Optimal Online Change Detection via Random Fourier Features
Florian Kalinke, Shakeel Gavioli-Akilagun
TL;DR
This work addresses online non-parametric change point detection in multivariate data by integrating kernel mean embeddings with a random Fourier feature (RFF) approximation of the maximum mean discrepancy (MMD). The proposed Online RFF-MMD runs on a genuinely online, window-free basis, achieving $O(r \log n)$ time and $O(r \log n)$ space per observation through a dyadic grid of local tests and efficient feature-map updates. The authors establish strong theoretical guarantees, including average run length and false alarm controls, a concrete bound on detection delay, and a minimax lower bound showing near-optimality up to logarithmic factors, and they validate the method on synthetic data and MNIST with competitive performance. This approach enables scalable, non-parametric online change detection for high-volume streams without requiring pre-change data or window tuning, with practical impact for real-time monitoring tasks.
Abstract
This article studies the problem of online non-parametric change point detection in multivariate data streams.

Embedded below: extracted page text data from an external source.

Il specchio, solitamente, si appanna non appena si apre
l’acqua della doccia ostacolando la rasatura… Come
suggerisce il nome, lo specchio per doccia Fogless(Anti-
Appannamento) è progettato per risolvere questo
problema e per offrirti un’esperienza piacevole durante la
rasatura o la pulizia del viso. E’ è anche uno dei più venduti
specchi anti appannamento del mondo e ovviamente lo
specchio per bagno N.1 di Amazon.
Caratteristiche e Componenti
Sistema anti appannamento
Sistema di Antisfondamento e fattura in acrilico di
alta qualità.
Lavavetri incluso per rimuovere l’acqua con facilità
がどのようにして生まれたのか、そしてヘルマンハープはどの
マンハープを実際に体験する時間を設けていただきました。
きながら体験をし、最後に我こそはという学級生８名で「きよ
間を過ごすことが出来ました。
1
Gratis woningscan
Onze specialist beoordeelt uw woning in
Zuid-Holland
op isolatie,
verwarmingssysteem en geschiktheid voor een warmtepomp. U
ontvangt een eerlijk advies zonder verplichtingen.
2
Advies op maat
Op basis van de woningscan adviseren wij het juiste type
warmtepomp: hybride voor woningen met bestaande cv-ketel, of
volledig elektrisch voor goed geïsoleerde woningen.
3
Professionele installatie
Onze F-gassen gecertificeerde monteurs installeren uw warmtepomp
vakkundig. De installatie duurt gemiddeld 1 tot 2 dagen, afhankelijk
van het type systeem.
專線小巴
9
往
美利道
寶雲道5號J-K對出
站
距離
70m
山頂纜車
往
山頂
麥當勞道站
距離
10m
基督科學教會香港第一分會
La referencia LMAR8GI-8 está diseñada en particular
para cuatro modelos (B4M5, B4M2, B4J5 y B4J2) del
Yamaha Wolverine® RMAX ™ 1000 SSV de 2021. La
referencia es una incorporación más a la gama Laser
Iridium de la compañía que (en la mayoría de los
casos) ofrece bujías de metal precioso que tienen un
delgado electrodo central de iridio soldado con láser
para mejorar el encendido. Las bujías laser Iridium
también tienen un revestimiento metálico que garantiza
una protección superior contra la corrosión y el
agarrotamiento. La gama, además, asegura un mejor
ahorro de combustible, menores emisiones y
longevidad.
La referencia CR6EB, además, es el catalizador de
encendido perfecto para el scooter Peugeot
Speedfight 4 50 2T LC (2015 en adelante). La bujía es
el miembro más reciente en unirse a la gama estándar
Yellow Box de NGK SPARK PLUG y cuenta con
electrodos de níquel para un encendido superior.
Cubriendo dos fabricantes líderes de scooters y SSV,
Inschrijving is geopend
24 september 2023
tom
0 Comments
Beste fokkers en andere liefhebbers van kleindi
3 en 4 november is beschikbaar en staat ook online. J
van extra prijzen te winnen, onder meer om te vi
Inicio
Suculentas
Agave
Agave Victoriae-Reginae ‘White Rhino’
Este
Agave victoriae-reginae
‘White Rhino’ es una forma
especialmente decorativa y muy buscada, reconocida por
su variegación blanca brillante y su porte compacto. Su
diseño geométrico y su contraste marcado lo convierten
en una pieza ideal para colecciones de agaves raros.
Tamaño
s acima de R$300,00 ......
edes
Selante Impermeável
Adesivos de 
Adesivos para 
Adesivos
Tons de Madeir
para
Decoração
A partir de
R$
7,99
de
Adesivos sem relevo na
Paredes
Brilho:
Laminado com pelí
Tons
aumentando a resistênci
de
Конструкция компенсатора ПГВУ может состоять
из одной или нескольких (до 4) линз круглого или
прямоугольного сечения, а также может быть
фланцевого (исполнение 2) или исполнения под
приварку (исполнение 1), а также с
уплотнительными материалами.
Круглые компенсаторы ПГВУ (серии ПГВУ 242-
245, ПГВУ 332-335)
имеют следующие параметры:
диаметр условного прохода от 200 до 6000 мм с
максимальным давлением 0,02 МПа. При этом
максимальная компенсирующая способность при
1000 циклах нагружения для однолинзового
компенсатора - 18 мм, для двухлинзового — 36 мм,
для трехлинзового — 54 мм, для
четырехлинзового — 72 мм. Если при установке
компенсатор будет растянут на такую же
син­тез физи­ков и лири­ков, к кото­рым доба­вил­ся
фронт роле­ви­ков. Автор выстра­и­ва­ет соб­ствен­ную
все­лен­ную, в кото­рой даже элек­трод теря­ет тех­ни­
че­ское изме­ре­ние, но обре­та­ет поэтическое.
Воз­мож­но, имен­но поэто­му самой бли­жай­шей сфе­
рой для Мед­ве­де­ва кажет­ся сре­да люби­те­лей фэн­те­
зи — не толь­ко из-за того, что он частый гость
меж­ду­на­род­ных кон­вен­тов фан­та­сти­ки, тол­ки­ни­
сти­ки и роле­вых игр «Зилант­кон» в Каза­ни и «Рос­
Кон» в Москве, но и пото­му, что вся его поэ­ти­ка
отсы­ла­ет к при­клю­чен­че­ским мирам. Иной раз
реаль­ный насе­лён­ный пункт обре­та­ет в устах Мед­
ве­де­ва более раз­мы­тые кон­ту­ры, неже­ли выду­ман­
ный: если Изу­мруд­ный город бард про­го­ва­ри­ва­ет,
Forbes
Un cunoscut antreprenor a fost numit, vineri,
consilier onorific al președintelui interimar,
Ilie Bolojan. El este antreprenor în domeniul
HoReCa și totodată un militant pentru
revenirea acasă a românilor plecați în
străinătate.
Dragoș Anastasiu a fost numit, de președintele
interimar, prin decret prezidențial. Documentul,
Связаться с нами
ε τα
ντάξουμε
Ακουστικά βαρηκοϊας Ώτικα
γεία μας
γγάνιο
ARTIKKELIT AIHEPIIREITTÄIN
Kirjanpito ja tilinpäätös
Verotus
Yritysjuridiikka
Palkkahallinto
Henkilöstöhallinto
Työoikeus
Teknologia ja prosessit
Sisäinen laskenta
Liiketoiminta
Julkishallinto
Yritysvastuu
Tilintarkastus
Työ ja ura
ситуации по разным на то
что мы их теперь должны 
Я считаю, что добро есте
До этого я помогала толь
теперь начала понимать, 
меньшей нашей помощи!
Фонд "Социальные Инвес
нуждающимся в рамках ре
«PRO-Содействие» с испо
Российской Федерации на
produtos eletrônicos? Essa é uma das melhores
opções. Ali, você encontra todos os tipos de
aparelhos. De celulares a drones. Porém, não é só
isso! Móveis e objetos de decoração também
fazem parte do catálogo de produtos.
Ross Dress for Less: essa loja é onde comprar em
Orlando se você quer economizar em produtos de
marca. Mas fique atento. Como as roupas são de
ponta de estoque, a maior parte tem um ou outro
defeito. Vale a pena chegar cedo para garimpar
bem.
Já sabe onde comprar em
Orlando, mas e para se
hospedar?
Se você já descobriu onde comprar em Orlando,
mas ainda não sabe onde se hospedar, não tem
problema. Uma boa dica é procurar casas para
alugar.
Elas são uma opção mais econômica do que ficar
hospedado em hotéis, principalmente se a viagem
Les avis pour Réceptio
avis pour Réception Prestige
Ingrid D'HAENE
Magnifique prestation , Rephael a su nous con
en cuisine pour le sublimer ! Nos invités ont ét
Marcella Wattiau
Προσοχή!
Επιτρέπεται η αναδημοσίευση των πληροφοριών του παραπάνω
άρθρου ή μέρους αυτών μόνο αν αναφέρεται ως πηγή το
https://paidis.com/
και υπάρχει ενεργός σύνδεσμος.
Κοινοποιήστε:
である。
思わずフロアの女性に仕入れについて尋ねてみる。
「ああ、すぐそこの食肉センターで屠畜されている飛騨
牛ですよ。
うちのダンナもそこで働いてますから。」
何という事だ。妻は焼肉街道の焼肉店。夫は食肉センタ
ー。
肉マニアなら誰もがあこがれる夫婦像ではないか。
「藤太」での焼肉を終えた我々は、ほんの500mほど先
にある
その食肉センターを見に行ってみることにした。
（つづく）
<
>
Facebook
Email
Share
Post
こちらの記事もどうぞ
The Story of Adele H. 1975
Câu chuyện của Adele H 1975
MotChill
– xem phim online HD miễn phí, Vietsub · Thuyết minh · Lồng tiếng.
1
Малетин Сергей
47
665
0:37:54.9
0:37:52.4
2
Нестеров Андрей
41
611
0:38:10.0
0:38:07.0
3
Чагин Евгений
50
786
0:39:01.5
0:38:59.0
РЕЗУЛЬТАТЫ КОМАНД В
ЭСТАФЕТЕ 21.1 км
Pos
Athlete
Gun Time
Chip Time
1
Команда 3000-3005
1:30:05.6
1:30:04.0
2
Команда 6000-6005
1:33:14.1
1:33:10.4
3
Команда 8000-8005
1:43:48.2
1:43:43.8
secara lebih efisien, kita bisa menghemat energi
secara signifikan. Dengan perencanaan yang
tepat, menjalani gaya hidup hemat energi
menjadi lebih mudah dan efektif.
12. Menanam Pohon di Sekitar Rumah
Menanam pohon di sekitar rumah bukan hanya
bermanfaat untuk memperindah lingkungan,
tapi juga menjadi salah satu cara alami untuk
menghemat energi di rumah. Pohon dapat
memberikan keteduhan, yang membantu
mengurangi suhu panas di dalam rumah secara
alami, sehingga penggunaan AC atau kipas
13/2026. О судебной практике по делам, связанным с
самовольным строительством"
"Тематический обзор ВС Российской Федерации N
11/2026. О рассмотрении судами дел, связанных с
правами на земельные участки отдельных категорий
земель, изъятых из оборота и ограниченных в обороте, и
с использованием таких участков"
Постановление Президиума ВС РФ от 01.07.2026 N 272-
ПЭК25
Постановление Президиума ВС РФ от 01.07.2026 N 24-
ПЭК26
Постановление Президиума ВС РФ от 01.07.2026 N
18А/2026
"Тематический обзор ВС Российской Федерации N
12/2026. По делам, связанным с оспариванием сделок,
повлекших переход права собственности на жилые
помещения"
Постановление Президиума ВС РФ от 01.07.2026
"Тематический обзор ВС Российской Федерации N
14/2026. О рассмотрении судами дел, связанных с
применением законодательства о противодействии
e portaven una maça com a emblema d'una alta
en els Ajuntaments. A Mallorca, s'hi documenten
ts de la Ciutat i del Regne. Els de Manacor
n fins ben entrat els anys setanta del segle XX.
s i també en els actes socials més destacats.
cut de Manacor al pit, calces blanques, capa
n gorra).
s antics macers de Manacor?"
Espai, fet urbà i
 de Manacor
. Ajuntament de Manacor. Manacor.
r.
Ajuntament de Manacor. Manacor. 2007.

We approach the problem through the lens of kernel-based two-sample testing and introduce a sequential testing procedure based on random Fourier features, running with logarithmic time complexity per observation and with overall logarithmic space complexity. The algorithm has two advantages compared to the state of the art. First, our approach is genuinely online, and no access to training data known to be from the pre-change distribution is necessary. Second, the algorithm does not require the user to specify a window parameter over which local tests are to be calculated. We prove strong theoretical guarantees on the algorithm's performance, including information-theoretic bounds demonstrating that the detection delay is optimal in the minimax sense. Numerical studies on real and synthetic data show that our algorithm is competitive with respect to the state of the art.